Tebbe also agreed that this was an issue, explaining that a teacher has a lot to deal with on his or her schedule between classroom hours and the need to continually learn about new products as manufacturers release them. Plus, if they are not formally educated teachers, they will need to be trained on the art of teaching as well.
“We sometimes forget that being a teacher is a totally different occupation or career from being a technician,” he said. “We’re going to have to give them the time and the adjustments to make and require a specific training to get those pedagogical skills that one needs to effectively communicate.”
Todd Washam, ACCA (Air Conditioning Contractors of America) vice president of public policy and industry relations, explained that students coming out of trade school are not consistently coming out as job-ready candidates, an issue that is affecting not only the HVAC industry but the national workforce as a whole. Some of this gap in knowledge in HVAC is due to a lack of knowledge of technical skills; however, this also includes the lack of soft skills, such as client communication.
“[These include] skills like interacting with customers, having a good handshake, speaking clearly, speaking at a level that customers can understand,” he said. “How to communicate technical issues to non-technical people. And the basic interpersonal skills like showing up on time and having your uniform looking nice and clean.”
He explained that ACCA understands this problem and will be launching a soft skills education course in collaboration with Power Selling Pros. The program is exclusive to ACCA members, and the class will help contractors pass these soft skills to their technicians. It also includes a 30-day communications challenge for the contractor’s technicians to take part in.
“This is going to have unbelievable value, not just for the business owner or general manager or the sales leader but for all of their technicians to have access to,” Washam said.
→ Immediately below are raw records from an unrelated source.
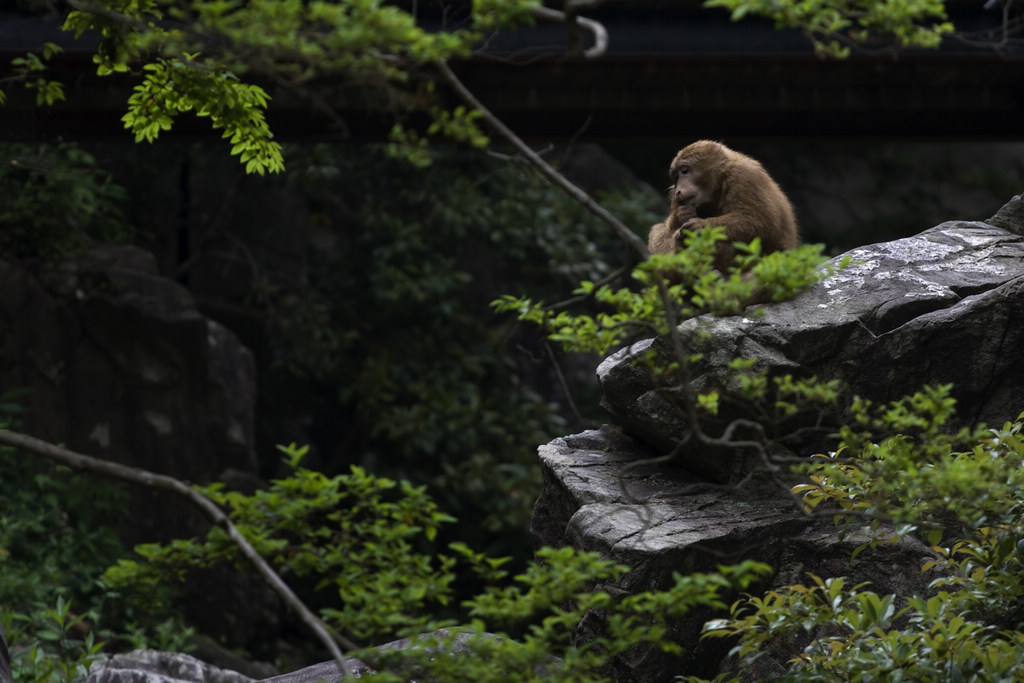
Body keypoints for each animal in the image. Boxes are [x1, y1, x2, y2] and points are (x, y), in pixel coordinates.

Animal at [647, 140, 798, 274]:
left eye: (684, 171)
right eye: (676, 177)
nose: (678, 190)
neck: (719, 184)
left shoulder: (744, 176)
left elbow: (763, 224)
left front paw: (699, 226)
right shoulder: (675, 198)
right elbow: (663, 233)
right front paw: (681, 216)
Washam said that these soft skills are critical to helping technicians advance through their HVAC careers, potentially helping them lead a service department one day.
Director of technical education/standards ESCO
TEACHING THE FUTURE
As the HVAC industry suffers from a lack of sufficient funds and awareness in schools across the nation, both Tebbe and Silberstein said that contractors have the opportunity to help resolve this problem in their local communities.
Silberstein suggested working hard to educate the administration of local schools about the benefit of HVAC programs and what is needed to run them successfully. Once administration buys into this, he said, the funds given to HVACR programs and the programs’ quality will increase.
“The majority of academics don’t have a satisfactory knowledge of CTE programs or experience in them,” he said. “So it’s very difficult to have the administrators want to invest in these programs that they themselves don’t understand the benefit of.”
He recommended that contractors try to sit on the advisory committees for the schools, since contractors are the ones “buying” the product — qualified students. So it’s in the contractor’s best interest to have input regarding how the school’s HVAC education program teaches its students.
“If a contractor is at a meeting and says ‘Your graduates are not trained on mini splits, and we need your students to be trained on this equipment so we will feel more comfortable hiring them,’ the administration is going to say ‘We need to get mini splits,’” he said.
Tebbe recommended that contractors stop by schools and be guest speakers, explaining what the day in the life of an HVAC company is like. They could also offer internship programs to the school or “sponsor” students, where the student may study for three days and work in the field the other two.
“With the right training,” Tebbe said, “you’re going to get somebody that has potential for a lot of growth once you hire them.”